Die Affäre Relotius trifft die Branche härter als bisherige Fälle. Zwar hat beispielsweise Tom Kummer ganze Interviews erfunden. Doch Kummer war als freier Journalist oder Korrespondent tätig. Er war also nicht fest in eine Redaktion eingebunden.
Bei Claas Relotius liegt der Fall anders: Relotius war beim «Spiegel» angestellt, im Herzstück des Produktes: Der Redaktion des Magazins. Entsprechend bestürzt und wütend sind die Kolleginnen und Kollegen beim «Spiegel». Dass ein Journalist also aus dem System selbst, von innen heraus betrügt – das ist neu.
Ausgerechnet der «Spiegel»
Für den «Spiegel» ist der Fall sehr bitter. Wer die Redaktionszentrale in Hamburg betritt, sieht das Motto von «Spiegel»-Gründer Rudolf Augstein gross in Lettern an die Wand geschlagen: «Sagen, was ist». Selbst den Praktikanten wird dieser Leitsatz richtiggehend eingehämmert. Es ist eine der Säulen, auf denen «der Spiegel» steht.
Das Magazin hat – wie beispielsweise auch die «Frankfurter Allgemeine Zeitung» – ein mehrstufiges Kontrollsystem von Dokumentatoren und Faktencheckern. Ein Autor muss auch mal Telefonnummern oder andere Kontaktangaben preisgeben, damit Quellen quergeprüft werden können. Dass dieses System nicht einmal, sondern mehrmals und über Jahre versagt hat, ist schon sehr ernüchternd.
Der Star-Journalist ist ein Fälscher
Dass es mit dem «Spiegel» das wichtigste und einflussreichste Nachrichtenmagazin Deutschlands derart hart trifft, zieht zwangsweise eine ganze Branche mit.

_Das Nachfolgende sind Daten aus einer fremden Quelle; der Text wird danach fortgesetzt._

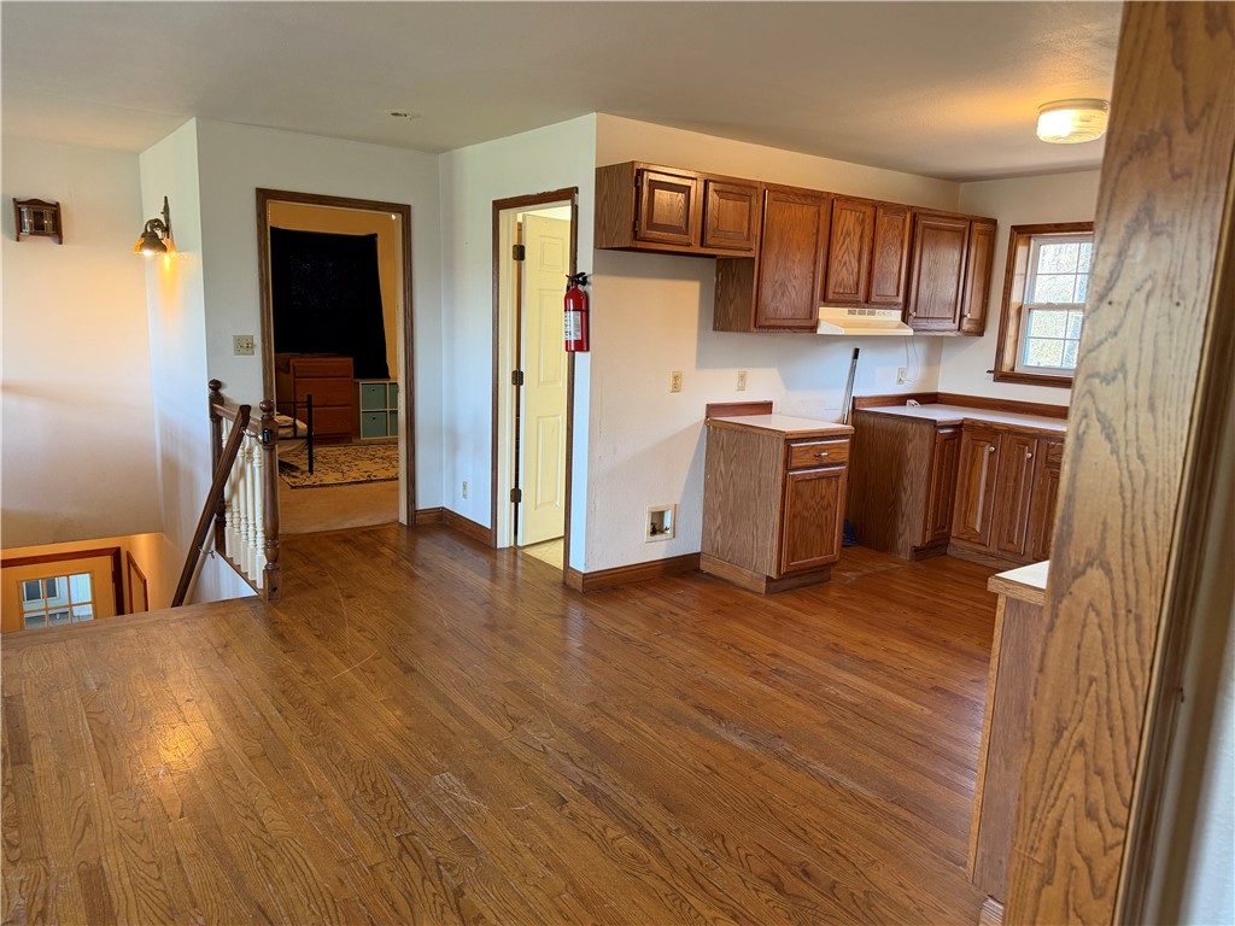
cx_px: 618
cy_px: 463
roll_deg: -2.8
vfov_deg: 56.8
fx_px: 856
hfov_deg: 71.6
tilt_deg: -10.8
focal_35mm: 24
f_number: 1.78
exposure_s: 1/60
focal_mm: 6.76
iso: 320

Kommt dazu, dass Relotius quasi als Prototyp-Journalist galt: Ein Modellathlet der jüngeren Generation. Er hat 2013, 2015, 2016 und 2018 den deutschen Reporterpreis gewonnen, den wohl grössten Journalistenpreis in Deutschland. Für viele war Relotius die Zukunft einer gebeutelten Branche.

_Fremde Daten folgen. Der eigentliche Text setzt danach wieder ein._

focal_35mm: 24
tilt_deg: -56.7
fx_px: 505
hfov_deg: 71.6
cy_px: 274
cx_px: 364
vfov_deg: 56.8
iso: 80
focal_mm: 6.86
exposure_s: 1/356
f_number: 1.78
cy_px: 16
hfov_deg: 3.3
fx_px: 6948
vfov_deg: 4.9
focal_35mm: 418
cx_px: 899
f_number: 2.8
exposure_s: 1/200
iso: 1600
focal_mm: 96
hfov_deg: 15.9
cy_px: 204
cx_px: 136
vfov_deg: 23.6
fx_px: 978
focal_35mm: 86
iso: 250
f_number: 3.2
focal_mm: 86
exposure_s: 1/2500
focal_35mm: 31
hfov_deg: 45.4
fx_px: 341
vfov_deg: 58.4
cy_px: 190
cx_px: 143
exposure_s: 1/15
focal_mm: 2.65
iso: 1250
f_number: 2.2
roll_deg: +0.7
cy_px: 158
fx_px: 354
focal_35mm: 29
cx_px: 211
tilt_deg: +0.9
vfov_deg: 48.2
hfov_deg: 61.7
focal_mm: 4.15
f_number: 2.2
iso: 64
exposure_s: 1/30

Der Fall Relotius betrifft darum in gewisser Weise auch uns. Denn auch die Schweiz gehört ja zum deutschen Sprachraum, zudem hat Relotius ebenfalls für Schweizer Titel geschrieben. So erschienen etwa in der «NZZ am Sonntag» in den vergangenen Jahren sechs Artikel von ihm, ebenso schrieb er für die «Weltwoche» oder das Magazin «Reportagen». Einzelne Texte sind auch in der «Aargauer Zeitung», im «NZZ Folio» oder dem «Bieler Tagblatt» erschienen.

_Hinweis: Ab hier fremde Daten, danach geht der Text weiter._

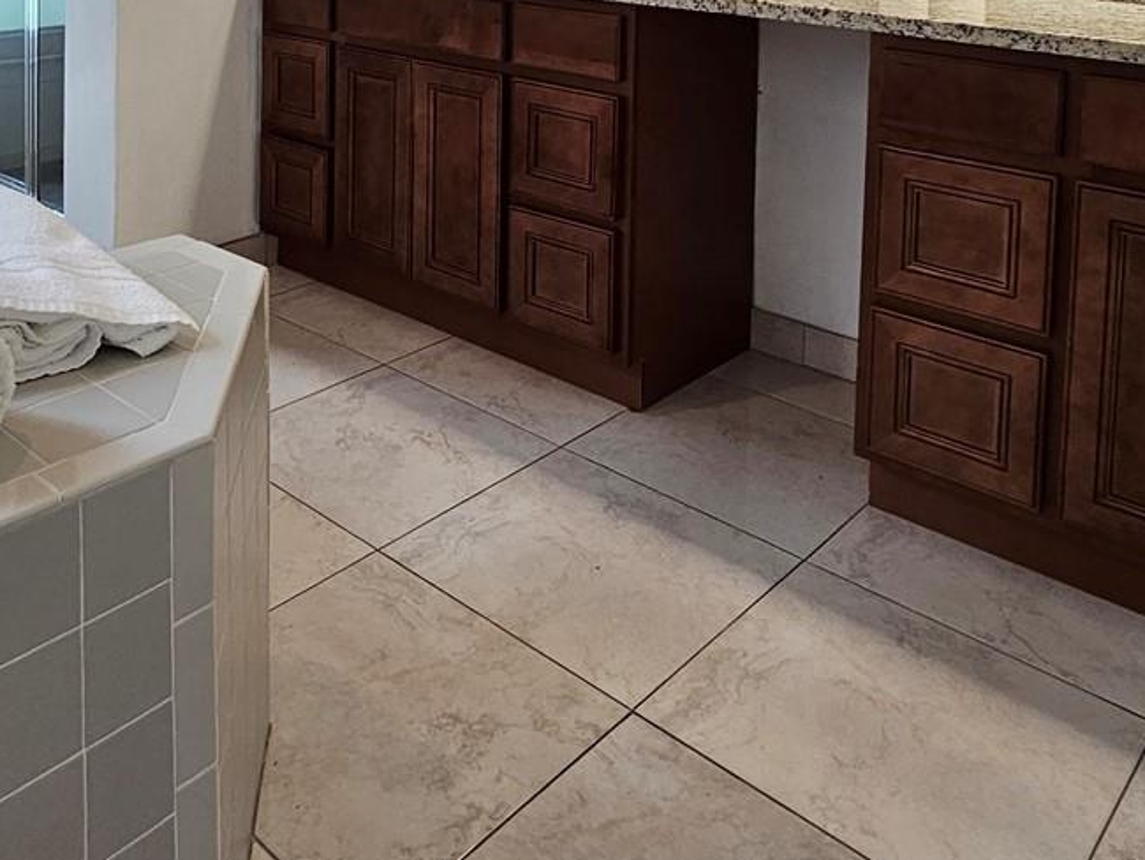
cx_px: 391
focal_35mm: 32
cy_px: -58
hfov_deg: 55.7
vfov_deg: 37.8
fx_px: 1059
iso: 125
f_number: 2.2
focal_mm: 2.2
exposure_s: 1/60
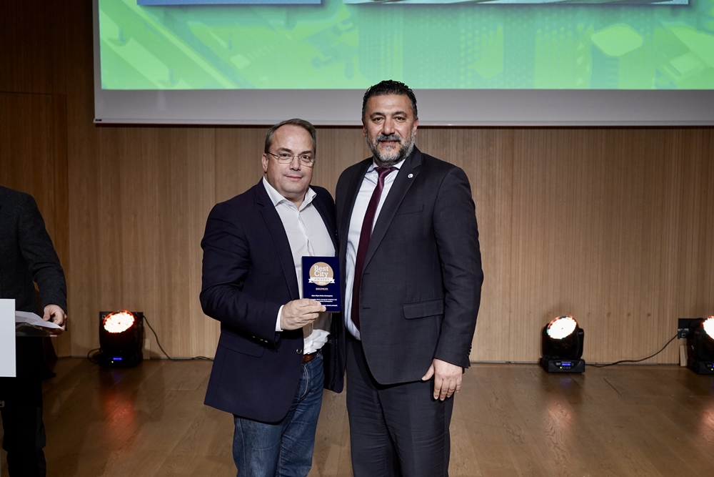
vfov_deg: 29.3
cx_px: 357
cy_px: 238
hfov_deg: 42.7
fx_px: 912
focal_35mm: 46
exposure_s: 1/200
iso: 2000
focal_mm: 46
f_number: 5.6
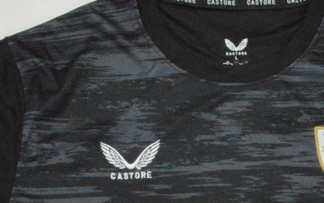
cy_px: 336
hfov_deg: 15.6
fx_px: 1174
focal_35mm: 133
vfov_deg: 9.5
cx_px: 263
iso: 6400
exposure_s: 1/200
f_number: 20
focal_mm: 22
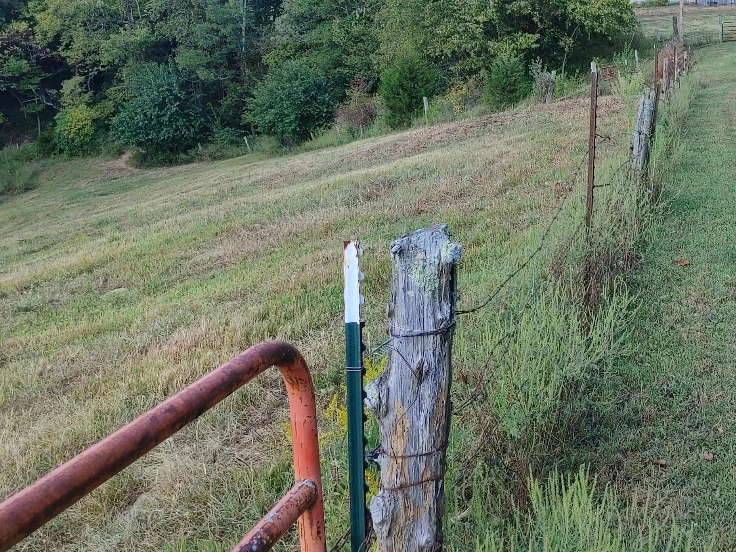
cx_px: 581
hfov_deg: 42.9
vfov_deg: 33.8
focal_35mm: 42
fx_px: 893
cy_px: 153
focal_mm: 4.81
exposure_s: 1/541
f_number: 1.8
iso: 50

Allerdings will man in der Schweiz noch nicht von Betrug sprechen – alle Redaktionen verweisen ja zurecht darauf, dass nicht alle Artikel von Relotius gefälscht sind.
Schwere Zeiten für den Journalismus
Der Fall Relotius kommt zu einer Unzeit. In einer Zeit, in der politische Akteure den Journalistinnen und Journalisten vorwerfen, nicht mehr zu schreiben, «was ist». In einer Zeit in der ein regelrechter Informationskrieg um Fakenews und «alternative Fakten» begonnen hat, ist die Glaubwürdigkeit mitunter das letzte Gut, das der Nachrichten-Journalismus für sich ins Feld führen kann.
Dass dieser Journalismus jetzt ausgerechnet beim «Spiegel» in ein schiefes Licht gerät, betrifft deshalb nicht nur das Nachrichtenmagazin, sondern den Journalismus an sich. Will man da wieder rauskommen, braucht es jetzt extreme Transparenz, neue Kontrollmechanismen und eine akribische Aufarbeitung der Ereignisse – so wie der «Spiegel» das jetzt angeht. Dementsprechend lange dürfte – und muss – diese Affäre den Journalismus noch beschäftigen.